Die Klägerin trug auch vor, es sei belastend für den Angeklagten werten, dass er diese flüchtenden Gruppen angestiftet habe, in ein Territorium einzuwandern, das bereits von anderen semitischen Stämmen besiedelt war; die Anstiftung sei dadurch besonders wirkungsvoll gewesen, dass der Angeklagte in einer beispiellosen Anmaßung den auswandernden Gruppen nicht nur Eigentumsrechte an jenem Territorium verliehen habe, sondern sogar die teilweise Ausrottung der dort lebenden Menschen angeordnet habe. Dies aber, so führte der ägyptische Vertreter aus, sei zwar nicht Gegenstand des Prozesses, werfe aber ein bezeichnendes Licht auf den Charakter des Angeklagten als Warlord im modernen Sinne.
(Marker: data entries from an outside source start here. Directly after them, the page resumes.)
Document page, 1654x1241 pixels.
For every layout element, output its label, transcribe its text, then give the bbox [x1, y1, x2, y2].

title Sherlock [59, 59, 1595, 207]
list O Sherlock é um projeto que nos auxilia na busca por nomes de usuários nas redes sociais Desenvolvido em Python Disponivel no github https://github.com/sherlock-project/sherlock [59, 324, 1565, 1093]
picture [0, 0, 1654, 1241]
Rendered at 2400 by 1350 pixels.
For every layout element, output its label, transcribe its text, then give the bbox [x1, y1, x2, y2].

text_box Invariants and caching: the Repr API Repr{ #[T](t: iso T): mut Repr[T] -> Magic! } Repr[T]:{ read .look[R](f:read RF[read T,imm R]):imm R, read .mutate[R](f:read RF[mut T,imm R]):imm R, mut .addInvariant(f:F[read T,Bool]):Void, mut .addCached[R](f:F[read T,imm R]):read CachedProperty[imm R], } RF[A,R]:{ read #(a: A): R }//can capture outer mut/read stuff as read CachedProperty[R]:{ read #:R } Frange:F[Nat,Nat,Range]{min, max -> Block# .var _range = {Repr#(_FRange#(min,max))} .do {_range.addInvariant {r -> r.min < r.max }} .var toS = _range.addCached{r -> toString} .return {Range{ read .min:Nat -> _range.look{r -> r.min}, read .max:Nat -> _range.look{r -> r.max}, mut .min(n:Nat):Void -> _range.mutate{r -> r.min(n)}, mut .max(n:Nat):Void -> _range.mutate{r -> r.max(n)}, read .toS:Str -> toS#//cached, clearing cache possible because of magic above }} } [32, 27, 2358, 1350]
Am Schluss der Verhandlung wurde es noch einmal hitzig und laut im Gerichtssaal, als nämlich die Verteidigung im Schlussplädoyer entlastend und strafmildernd gewertet wissen wollte, dass der Angeklagte lange nach der hier verhandelten Tat milder geworden sei, als ihm das späte Glück widerfahren sei, Vater eines Sohnes zu werden. Der tragische Tod seines Sohnes habe ihn dazu bewegt, seine Macht auch allen anderen Völkern zugute kommen zu lassen, also die parteiische Praxis zu beenden, nur einen kleinen Teil der semitisch sprechenden Völker allen anderen vorzuziehen. So stehe sein „heiliger“ Geist allen zur Verfügung und könne auch das Hohe Gericht erleuchten. Das hohe Gericht solle ihm auch zu Gute halten, dass er von vielen Menschen für den Verursacher der ganzen Welt und allen Geschehens gesehen werde; da könne man ihm doch zu Gute halten, dass manchmal auch Gutes geschehe. Man plädiere daher aus vollster Überzeugung auf „unschuldig“ und Freispruch.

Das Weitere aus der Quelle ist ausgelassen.